Exercise instructions
Please render the records below as a Markdown table with two columns, Row and Line, giving each non-blank line its own numbered row and omitting blank lines.

+---+

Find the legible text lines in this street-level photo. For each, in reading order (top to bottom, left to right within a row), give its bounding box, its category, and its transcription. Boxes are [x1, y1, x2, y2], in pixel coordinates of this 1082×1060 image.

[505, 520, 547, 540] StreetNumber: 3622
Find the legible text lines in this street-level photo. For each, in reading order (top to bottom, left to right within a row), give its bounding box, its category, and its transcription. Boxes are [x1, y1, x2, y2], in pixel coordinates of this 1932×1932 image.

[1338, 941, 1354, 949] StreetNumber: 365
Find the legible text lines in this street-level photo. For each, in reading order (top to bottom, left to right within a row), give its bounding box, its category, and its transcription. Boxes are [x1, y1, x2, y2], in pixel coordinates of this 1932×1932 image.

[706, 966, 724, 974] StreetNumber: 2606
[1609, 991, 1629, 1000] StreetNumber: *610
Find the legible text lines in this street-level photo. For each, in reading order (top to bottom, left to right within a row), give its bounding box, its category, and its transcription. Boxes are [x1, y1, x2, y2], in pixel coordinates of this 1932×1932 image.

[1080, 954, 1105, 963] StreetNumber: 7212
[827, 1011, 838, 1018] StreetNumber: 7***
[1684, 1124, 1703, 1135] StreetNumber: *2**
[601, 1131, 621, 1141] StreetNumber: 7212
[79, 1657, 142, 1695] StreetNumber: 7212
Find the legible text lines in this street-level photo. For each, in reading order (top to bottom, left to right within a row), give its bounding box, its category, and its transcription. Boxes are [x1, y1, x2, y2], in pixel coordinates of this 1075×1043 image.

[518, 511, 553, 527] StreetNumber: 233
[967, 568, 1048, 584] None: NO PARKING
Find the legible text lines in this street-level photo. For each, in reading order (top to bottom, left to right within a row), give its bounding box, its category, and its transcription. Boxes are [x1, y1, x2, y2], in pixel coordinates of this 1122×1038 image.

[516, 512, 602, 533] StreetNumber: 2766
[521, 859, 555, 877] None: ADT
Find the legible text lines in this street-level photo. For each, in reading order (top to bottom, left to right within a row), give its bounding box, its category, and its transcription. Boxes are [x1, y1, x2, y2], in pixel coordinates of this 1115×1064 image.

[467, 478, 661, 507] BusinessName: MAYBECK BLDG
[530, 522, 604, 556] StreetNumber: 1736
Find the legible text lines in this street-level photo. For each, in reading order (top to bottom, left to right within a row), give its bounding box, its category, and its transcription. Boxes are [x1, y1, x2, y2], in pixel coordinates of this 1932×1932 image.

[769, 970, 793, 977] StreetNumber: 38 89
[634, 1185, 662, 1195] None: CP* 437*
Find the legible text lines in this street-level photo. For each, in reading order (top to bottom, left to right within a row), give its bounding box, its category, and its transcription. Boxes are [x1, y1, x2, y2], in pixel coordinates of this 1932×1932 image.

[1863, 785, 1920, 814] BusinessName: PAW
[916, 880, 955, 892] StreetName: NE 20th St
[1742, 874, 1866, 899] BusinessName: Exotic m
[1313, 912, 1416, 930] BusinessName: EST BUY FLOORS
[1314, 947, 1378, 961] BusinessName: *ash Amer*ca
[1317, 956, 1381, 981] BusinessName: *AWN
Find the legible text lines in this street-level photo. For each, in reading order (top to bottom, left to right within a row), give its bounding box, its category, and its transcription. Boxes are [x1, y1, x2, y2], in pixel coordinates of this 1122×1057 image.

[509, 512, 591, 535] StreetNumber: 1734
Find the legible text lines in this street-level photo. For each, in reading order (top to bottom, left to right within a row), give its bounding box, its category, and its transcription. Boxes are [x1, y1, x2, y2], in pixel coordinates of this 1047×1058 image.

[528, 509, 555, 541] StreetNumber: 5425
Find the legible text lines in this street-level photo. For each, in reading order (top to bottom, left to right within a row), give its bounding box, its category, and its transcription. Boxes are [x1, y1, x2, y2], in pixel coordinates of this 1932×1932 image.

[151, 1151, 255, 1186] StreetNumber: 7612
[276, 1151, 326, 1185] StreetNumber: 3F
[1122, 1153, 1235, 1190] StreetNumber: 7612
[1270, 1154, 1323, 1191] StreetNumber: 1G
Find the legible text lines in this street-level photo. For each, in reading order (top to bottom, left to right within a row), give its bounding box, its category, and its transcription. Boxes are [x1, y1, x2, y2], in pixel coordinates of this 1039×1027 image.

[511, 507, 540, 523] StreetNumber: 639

+---+

Exercise result
| Row | Line |
|---|---|
| 1 | Find the legible text lines in this street-level photo. For each, in reading order (top to bottom, left to right within a row), give its bounding box, its category, and its transcription. Boxes are [x1, y1, x2, y2], in pixel coordinates of this 1082×1060 image. |
| 2 | [505, 520, 547, 540] StreetNumber: 3622 |
| 3 | Find the legible text lines in this street-level photo. For each, in reading order (top to bottom, left to right within a row), give its bounding box, its category, and its transcription. Boxes are [x1, y1, x2, y2], in pixel coordinates of this 1932×1932 image. |
| 4 | [1338, 941, 1354, 949] StreetNumber: 365 |
| 5 | Find the legible text lines in this street-level photo. For each, in reading order (top to bottom, left to right within a row), give its bounding box, its category, and its transcription. Boxes are [x1, y1, x2, y2], in pixel coordinates of this 1932×1932 image. |
| 6 | [706, 966, 724, 974] StreetNumber: 2606 |
| 7 | [1609, 991, 1629, 1000] StreetNumber: *610 |
| 8 | Find the legible text lines in this street-level photo. For each, in reading order (top to bottom, left to right within a row), give its bounding box, its category, and its transcription. Boxes are [x1, y1, x2, y2], in pixel coordinates of this 1932×1932 image. |
| 9 | [1080, 954, 1105, 963] StreetNumber: 7212 |
| 10 | [827, 1011, 838, 1018] StreetNumber: 7*** |
| 11 | [1684, 1124, 1703, 1135] StreetNumber: *2** |
| 12 | [601, 1131, 621, 1141] StreetNumber: 7212 |
| 13 | [79, 1657, 142, 1695] StreetNumber: 7212 |
| 14 | Find the legible text lines in this street-level photo. For each, in reading order (top to bottom, left to right within a row), give its bounding box, its category, and its transcription. Boxes are [x1, y1, x2, y2], in pixel coordinates of this 1075×1043 image. |
| 15 | [518, 511, 553, 527] StreetNumber: 233 |
| 16 | [967, 568, 1048, 584] None: NO PARKING |
| 17 | Find the legible text lines in this street-level photo. For each, in reading order (top to bottom, left to right within a row), give its bounding box, its category, and its transcription. Boxes are [x1, y1, x2, y2], in pixel coordinates of this 1122×1038 image. |
| 18 | [516, 512, 602, 533] StreetNumber: 2766 |
| 19 | [521, 859, 555, 877] None: ADT |
| 20 | Find the legible text lines in this street-level photo. For each, in reading order (top to bottom, left to right within a row), give its bounding box, its category, and its transcription. Boxes are [x1, y1, x2, y2], in pixel coordinates of this 1115×1064 image. |
| 21 | [467, 478, 661, 507] BusinessName: MAYBECK BLDG |
| 22 | [530, 522, 604, 556] StreetNumber: 1736 |
| 23 | Find the legible text lines in this street-level photo. For each, in reading order (top to bottom, left to right within a row), give its bounding box, its category, and its transcription. Boxes are [x1, y1, x2, y2], in pixel coordinates of this 1932×1932 image. |
| 24 | [769, 970, 793, 977] StreetNumber: 38 89 |
| 25 | [634, 1185, 662, 1195] None: CP* 437* |
| 26 | Find the legible text lines in this street-level photo. For each, in reading order (top to bottom, left to right within a row), give its bounding box, its category, and its transcription. Boxes are [x1, y1, x2, y2], in pixel coordinates of this 1932×1932 image. |
| 27 | [1863, 785, 1920, 814] BusinessName: PAW |
| 28 | [916, 880, 955, 892] StreetName: NE 20th St |
| 29 | [1742, 874, 1866, 899] BusinessName: Exotic m |
| 30 | [1313, 912, 1416, 930] BusinessName: EST BUY FLOORS |
| 31 | [1314, 947, 1378, 961] BusinessName: *ash Amer*ca |
| 32 | [1317, 956, 1381, 981] BusinessName: *AWN |
| 33 | Find the legible text lines in this street-level photo. For each, in reading order (top to bottom, left to right within a row), give its bounding box, its category, and its transcription. Boxes are [x1, y1, x2, y2], in pixel coordinates of this 1122×1057 image. |
| 34 | [509, 512, 591, 535] StreetNumber: 1734 |
| 35 | Find the legible text lines in this street-level photo. For each, in reading order (top to bottom, left to right within a row), give its bounding box, its category, and its transcription. Boxes are [x1, y1, x2, y2], in pixel coordinates of this 1047×1058 image. |
| 36 | [528, 509, 555, 541] StreetNumber: 5425 |
| 37 | Find the legible text lines in this street-level photo. For each, in reading order (top to bottom, left to right within a row), give its bounding box, its category, and its transcription. Boxes are [x1, y1, x2, y2], in pixel coordinates of this 1932×1932 image. |
| 38 | [151, 1151, 255, 1186] StreetNumber: 7612 |
| 39 | [276, 1151, 326, 1185] StreetNumber: 3F |
| 40 | [1122, 1153, 1235, 1190] StreetNumber: 7612 |
| 41 | [1270, 1154, 1323, 1191] StreetNumber: 1G |
| 42 | Find the legible text lines in this street-level photo. For each, in reading order (top to bottom, left to right within a row), give its bounding box, its category, and its transcription. Boxes are [x1, y1, x2, y2], in pixel coordinates of this 1039×1027 image. |
| 43 | [511, 507, 540, 523] StreetNumber: 639 |